State of the Union’s Healthcare….

Allow me to raise a little awareness in my blog this morning…. A lot of this will sound very familiar to any woman in my audience. The rest will sound familiar to any man who’s had to pay for health care in the last five years.

At the end of October, I had a routine physical exam, focusing on the parts of my body typically used for recreation and procreation. Since I left my full-time job in January, I have been without health insurance. People have asked why I didn’t take the COBRA insurance, but at $800/month, it seemed extremely expensive for two relatively healthy people in their thirties. Plus, I have no children to get the sniffles and fevers and immunizations and bring home every germ under the sun.

In addition, it’s been about a decade since I had health insurance that worked. By “worked,” I mean of course health insurance that did not reject every claim I submitted to them, even if the claim was perfectly legitimate. For example, when I went to a sports medicine doctor to look at my feet, convinced they were both broken after walking a marathon in 2004, the insurance company seemed to pick and choose which tests they would cover, and even though I was told that the MRI scans of my feet wouldn’t be done until they were sure my insurance would pay for this exceedingly expensive test, I still managed to end up with a $500 bill in the mail a month later.

I hate relationships of contention. These are the relationships where you’re always going to have to negotiate, where you can never just say “this is what I offer,” and the other person says “that’s what I need, I’ll take it.” I don’t even like haggling for goods in Mexico. I despise writing contracts where the client continuously asks for things that they know I can’t deliver. And I really, really hate working with service companies (like health insurance) where the service you’ve already paid for is routinely denied to you. Incidentally, fighting with health insurers? Great way to increase your stress levels, something that doctors will tell you contributes to more health problems than anything else except smoking and obesity.

What’s more, I haven’t heard great things about the health insurance companies from the viewpoint of doctors, who often have to fight tooth and nail to get paid.

So, let’s see. We have a middle-man with whom patients have to fight for coverage, and doctors must fight for payment. And every time I’ve spoken to a health insurance agent, I hear nothing but moans about how slim their margins are. I’m not sure, but it seems to me that this isn’t a good arrangement for anybody.

In the course of a year, my husband and I each spend about $1000 in medical and dental care, and I spend about $500 more on birth control, which we both benefit from. Thus, health insurance became a low priority item, and we sock away some of that $800/month into savings, in case we ever need to pay for medical care, and use the rest on better diet, vitamins, and exercising more. And driving safely, since a car accident is the most likely way we’ll incur large medical bills right now.

This brings us to October, when I had a bunch of routine doctor’s appointments, including my OBGYN. In my particular case, the practitioner is a midwife, because I trust midwives for routine stuff, and can usually get an appointment with one sooner than with the MD. When I went in, I explained that I was self-paying and no longer had insurance.

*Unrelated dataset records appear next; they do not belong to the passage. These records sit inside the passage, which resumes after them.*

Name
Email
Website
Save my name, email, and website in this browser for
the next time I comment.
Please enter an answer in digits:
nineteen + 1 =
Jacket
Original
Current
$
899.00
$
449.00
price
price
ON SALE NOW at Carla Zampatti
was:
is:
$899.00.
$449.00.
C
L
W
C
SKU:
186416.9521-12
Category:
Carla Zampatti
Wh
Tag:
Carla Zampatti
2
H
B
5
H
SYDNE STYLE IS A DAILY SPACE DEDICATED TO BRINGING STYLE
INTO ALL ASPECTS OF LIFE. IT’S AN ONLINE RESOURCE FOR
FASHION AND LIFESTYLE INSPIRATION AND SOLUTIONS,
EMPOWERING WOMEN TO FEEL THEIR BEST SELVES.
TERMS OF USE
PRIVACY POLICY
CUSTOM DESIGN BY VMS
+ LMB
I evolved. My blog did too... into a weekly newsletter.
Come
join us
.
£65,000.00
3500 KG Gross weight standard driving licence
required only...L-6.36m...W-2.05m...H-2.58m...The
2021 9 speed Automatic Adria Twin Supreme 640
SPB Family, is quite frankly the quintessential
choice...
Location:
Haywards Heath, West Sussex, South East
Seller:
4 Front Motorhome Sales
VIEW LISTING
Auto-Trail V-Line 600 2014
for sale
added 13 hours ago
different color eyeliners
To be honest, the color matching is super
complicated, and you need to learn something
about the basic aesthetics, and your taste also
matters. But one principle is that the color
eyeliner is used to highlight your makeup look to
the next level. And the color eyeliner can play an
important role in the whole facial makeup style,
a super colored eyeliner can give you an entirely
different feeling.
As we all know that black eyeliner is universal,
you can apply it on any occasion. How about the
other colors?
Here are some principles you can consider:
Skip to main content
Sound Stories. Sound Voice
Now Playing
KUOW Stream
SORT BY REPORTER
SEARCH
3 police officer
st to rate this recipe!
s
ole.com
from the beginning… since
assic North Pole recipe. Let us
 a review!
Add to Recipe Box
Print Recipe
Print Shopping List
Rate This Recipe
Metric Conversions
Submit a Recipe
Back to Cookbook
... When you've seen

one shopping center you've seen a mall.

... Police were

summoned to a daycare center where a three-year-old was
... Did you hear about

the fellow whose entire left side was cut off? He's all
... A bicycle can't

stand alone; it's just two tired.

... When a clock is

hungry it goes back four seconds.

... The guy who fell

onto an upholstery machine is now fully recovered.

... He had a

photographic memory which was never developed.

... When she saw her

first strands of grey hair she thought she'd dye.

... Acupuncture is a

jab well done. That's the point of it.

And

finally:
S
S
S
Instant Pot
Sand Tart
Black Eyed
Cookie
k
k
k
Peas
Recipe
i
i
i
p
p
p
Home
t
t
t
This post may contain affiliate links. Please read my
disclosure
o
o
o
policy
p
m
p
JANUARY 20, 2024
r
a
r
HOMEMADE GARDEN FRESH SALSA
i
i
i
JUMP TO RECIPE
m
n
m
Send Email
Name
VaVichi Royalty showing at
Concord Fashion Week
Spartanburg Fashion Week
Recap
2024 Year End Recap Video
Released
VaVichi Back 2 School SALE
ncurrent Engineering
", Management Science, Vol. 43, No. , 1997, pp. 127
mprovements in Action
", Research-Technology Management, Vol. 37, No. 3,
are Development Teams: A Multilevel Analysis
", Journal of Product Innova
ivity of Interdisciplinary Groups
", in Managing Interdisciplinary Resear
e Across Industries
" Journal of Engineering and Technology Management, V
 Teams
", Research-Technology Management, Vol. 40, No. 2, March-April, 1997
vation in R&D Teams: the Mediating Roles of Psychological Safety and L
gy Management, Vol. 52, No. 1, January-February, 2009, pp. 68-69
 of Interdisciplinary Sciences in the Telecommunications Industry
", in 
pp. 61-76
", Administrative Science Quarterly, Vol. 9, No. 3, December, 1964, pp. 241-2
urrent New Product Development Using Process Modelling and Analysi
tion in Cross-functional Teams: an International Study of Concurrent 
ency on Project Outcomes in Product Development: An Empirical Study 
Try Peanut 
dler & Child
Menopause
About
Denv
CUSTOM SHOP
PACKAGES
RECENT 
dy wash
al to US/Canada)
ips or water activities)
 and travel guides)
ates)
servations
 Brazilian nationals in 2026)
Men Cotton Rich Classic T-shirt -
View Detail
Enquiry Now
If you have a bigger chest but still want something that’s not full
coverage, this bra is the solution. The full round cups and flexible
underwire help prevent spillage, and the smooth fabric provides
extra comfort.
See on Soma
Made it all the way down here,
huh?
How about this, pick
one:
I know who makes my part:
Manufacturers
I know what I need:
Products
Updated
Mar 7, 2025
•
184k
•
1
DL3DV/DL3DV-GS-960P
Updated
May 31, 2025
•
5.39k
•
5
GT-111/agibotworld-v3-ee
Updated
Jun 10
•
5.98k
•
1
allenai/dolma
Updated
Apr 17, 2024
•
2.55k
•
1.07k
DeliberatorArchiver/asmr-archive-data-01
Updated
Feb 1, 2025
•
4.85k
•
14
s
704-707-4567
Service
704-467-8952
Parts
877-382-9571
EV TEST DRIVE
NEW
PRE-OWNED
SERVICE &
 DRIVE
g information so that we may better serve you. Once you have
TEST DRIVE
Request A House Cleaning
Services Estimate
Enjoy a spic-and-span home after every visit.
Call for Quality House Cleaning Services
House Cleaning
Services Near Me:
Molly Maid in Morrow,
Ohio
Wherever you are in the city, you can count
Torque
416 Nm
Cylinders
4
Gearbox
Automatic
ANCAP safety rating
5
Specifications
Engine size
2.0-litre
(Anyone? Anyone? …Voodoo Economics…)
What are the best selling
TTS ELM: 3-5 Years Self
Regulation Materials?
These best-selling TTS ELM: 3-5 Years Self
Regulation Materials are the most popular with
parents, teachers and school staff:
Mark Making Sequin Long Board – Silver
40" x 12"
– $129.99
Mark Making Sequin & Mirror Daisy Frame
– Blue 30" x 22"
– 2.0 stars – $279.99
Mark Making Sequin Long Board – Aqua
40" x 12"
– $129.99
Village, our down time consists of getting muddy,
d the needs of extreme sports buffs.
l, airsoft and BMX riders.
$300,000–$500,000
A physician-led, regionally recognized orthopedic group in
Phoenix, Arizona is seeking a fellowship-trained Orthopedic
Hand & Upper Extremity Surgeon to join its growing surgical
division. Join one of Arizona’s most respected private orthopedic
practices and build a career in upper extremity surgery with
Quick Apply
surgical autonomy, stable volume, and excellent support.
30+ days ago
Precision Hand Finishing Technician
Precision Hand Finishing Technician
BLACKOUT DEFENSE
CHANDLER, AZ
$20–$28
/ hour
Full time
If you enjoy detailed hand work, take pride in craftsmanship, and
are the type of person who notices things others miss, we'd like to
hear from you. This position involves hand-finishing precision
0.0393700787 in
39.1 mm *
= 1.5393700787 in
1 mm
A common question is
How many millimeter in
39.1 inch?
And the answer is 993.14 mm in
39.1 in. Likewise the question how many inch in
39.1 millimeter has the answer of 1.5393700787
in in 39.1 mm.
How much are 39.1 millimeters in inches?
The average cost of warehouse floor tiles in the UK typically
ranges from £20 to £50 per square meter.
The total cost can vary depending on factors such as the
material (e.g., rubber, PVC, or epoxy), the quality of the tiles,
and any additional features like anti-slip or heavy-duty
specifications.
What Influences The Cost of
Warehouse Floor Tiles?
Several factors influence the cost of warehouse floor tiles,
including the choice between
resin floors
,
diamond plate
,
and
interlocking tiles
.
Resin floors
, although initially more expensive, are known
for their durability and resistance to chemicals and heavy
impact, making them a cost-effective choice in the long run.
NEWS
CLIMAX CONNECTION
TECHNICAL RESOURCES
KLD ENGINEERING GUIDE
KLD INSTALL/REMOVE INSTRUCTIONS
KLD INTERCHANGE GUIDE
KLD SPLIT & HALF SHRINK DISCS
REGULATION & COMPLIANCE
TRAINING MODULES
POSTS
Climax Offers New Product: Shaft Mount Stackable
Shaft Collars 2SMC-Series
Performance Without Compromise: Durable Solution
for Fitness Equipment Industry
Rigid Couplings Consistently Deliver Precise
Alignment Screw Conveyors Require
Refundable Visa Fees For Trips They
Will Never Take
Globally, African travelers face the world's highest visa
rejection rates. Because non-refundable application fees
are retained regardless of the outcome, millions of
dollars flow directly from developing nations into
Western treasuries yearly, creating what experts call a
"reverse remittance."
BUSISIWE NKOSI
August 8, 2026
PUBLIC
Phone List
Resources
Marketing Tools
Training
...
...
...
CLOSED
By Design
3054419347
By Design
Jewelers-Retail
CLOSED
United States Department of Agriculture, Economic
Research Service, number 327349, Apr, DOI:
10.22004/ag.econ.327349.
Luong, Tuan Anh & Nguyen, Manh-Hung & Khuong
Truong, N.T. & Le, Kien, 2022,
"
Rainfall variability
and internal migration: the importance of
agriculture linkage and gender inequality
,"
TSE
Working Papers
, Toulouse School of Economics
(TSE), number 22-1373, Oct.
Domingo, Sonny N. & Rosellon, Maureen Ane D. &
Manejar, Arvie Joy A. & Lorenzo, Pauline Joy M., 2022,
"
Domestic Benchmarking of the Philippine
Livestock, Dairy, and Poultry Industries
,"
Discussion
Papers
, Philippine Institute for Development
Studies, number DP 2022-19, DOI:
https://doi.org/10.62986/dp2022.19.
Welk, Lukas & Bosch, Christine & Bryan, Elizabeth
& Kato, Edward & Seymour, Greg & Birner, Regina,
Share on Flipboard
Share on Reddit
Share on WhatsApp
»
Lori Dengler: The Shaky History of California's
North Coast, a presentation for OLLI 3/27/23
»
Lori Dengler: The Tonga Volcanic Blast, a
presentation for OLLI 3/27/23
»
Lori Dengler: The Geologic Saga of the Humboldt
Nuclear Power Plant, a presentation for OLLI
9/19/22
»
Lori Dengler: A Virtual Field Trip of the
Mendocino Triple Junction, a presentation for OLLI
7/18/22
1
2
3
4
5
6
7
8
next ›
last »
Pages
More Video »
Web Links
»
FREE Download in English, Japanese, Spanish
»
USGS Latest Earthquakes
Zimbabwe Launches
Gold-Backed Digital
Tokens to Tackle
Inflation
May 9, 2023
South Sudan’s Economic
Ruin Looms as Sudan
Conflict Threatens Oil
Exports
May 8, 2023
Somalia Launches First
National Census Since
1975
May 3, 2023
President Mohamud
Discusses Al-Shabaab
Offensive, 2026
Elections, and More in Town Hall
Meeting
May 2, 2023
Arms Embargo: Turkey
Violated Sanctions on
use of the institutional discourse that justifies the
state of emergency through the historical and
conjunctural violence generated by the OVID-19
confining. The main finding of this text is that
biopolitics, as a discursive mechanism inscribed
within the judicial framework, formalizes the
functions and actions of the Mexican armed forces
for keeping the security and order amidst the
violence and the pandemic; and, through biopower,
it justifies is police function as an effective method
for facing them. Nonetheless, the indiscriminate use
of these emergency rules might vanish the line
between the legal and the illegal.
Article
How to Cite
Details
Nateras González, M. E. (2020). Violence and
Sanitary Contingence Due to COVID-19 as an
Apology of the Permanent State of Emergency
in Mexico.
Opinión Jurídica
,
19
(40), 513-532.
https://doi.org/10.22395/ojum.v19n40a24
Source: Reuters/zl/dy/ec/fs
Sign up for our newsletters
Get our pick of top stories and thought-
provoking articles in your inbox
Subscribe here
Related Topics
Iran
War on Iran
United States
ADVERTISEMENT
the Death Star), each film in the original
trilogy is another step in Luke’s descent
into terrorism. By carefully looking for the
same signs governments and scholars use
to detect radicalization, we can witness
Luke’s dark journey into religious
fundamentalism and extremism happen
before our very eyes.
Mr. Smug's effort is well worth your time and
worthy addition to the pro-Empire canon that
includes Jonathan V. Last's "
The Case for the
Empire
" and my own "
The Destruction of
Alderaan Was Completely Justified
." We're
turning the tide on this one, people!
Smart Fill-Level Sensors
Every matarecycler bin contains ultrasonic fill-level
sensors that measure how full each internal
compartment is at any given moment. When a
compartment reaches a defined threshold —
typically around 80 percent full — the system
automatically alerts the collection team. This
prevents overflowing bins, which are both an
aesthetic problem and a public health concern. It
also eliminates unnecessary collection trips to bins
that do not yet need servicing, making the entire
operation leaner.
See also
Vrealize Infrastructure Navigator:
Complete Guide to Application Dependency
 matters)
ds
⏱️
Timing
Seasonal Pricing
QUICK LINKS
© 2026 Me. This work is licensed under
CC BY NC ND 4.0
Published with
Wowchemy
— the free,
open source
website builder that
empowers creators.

I was gratified to see that the medical office gives a 20% discount if you pay in full at the time of service. So, if I go in that day and my appointment costs $200 (which it did), I paid $180 and was done.

Except, of course, for the lab work. Since I was self-pay, I was asked if I wanted a PAP smear. For those in the audience not aware, a PAP smear is a culture taken from “inside” and checked for various diseases and irregularities, including cervical cancer. This is the first time since I started having these annual exams that I was asked if I wanted one done, and they are a routine part of the yearly checkup and covered by nearly every insurance company as part of the “well woman” visit. Of course I said yes. It’s a minor piece of prevention, right? So they do the smear and send it off to the lab.

A month later, I get a bill from the lab, a $60 charge for the smear. Of course– I’d forgotten that the lab doesn’t get paid up front. I wrote a check and mailed it the next day. Total for my “well woman” visit? $240, less than 1/3 of what my health insurance would have cost me every month.

Yesterday, I received another bill in the mail. This one was for $147.12, for “MPV DNA PROBE HIGH RISK.” For those unaware, MPV is a sexually-transmitted disease that causes cervical cancer. The “high risk” part refers to the disease, not to me, as I learned when I called the doctor’s office and asked them about this test, which I hadn’t asked for, nor agreed to.

It turns out, this is a test that is routinely done, if the pap smear is abnormal. Mine wasn’t– I already received that postcard from the doctor. And I was told casually over the phone “Oh, don’t worry about it, your insurance company should cover it.”

I gritted my teeth. Is this why insurance costs $800 a month? I explained that I don’t have insurance, and it’s rather a lot of money to throw around when I didn’t ask for this test and, apparently, didn’t need it. According to my midwife, the test shouldn’t have been done– someone in the lab, probably, did the test because they can and because it’s another billable procedure for which insurance companies supposedly close their eyes when they sign the check.

Of course, I would like to know which insurance companies “just cover it,” because no company I’ve ever been with would have overlooked a completely unnecessary lab test.

Anyway, the office is going to call me back on Monday with the results, whether I have to pay or not. As with all things medical, positive means I have a long battle ahead of me.